Looking back over the past 20+ years, my coding style and experience have evolved dramatically. When I reflect on that journey, I see four distinct eras — each shaped by the tools, habits, and mindset of the time:
1. Read-the-Docs Era
In the early days, before the open-source explosion, I spent countless hours poring over thick documentation manuals for languages like SAS and SPSS. Release notes were like treasure maps; I would devour them as soon as they were published. If I ran into technical issues the docs couldn’t solve, I had to open service tickets or, believe it or not, call phone support! Online forums existed, but they were sparse and often unhelpful. You had to really dig for answers, and patience was a prerequisite.
2. Search-and-Rescue Era
Switching to R and Python opened up a new world. Suddenly, Google and Stack Overflow became indispensable tools — not just for debugging, but for learning entirely new concepts. Documentation was still there, but it often lagged behind community wisdom. The internet had become a massive, living user manual, and the way we learned to code was forever changed.
3. Tab-Tab-Tab Era
Then came GitHub Copilot. It felt like working with a friend who finishes your sentences — sometimes even before you knew where they were going. My productivity shot up. In the beginning, every autocomplete felt like magic; I’d smile every time Copilot filled in a function or suggested a fix. Over time, though, the magic became routine. It just worked.
4. Vibe-Coding Era
Now, I’ve entered what the so-called “Vibe-Coding” era. (The term “vibe coding” was coined by the great Andrej Karpathy.) Before this era began, I was using GitHub Copilot inside Neovim (my go-to editor) which means I didn’t get direct conversational support inside the editor. I had to copy-paste code into and out of ChatGPT, Claude, or Perplexity. But recently, switching to Cursor AI changed the game. Now I can chat with my code inside the editor.

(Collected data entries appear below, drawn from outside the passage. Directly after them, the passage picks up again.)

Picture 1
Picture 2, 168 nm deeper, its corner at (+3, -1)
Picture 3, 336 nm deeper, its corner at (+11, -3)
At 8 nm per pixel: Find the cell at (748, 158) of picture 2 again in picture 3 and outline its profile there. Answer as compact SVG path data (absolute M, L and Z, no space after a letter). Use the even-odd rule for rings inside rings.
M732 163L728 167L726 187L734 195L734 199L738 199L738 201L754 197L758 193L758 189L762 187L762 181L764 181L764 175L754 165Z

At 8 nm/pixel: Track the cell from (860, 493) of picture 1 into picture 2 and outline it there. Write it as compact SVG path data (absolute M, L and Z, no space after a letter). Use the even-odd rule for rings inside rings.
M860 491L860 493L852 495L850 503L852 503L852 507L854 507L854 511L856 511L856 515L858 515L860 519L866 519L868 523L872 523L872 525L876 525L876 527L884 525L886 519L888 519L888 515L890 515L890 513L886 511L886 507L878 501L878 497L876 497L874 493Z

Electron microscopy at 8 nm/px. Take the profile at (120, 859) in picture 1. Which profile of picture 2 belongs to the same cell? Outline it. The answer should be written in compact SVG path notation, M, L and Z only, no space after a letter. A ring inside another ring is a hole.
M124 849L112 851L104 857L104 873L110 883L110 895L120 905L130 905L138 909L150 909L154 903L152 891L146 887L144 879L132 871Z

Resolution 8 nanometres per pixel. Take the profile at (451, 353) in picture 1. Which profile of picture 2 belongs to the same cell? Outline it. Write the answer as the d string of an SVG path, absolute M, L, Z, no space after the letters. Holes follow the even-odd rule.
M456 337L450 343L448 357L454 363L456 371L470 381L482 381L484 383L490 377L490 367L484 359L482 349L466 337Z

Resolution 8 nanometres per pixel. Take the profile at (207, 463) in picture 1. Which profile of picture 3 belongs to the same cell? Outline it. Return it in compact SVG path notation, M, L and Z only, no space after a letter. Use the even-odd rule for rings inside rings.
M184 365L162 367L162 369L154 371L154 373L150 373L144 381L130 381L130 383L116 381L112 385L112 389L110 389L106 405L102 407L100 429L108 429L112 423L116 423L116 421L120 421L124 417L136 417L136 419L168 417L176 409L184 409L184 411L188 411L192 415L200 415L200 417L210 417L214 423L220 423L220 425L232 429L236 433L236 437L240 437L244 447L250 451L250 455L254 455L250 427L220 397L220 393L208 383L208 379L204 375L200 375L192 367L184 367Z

I find myself asking questions like, “Should I reorganize my files?”—and getting helpful, contextual responses without switching tools. Documentation is still something I value, but coding now feels more like a fluid conversation than a solitary task.
Each era has been shorter than the last. That alone makes me wonder: how long will the current one last? And what’s coming next?
Technology keeps evolving. And as it does, so do we.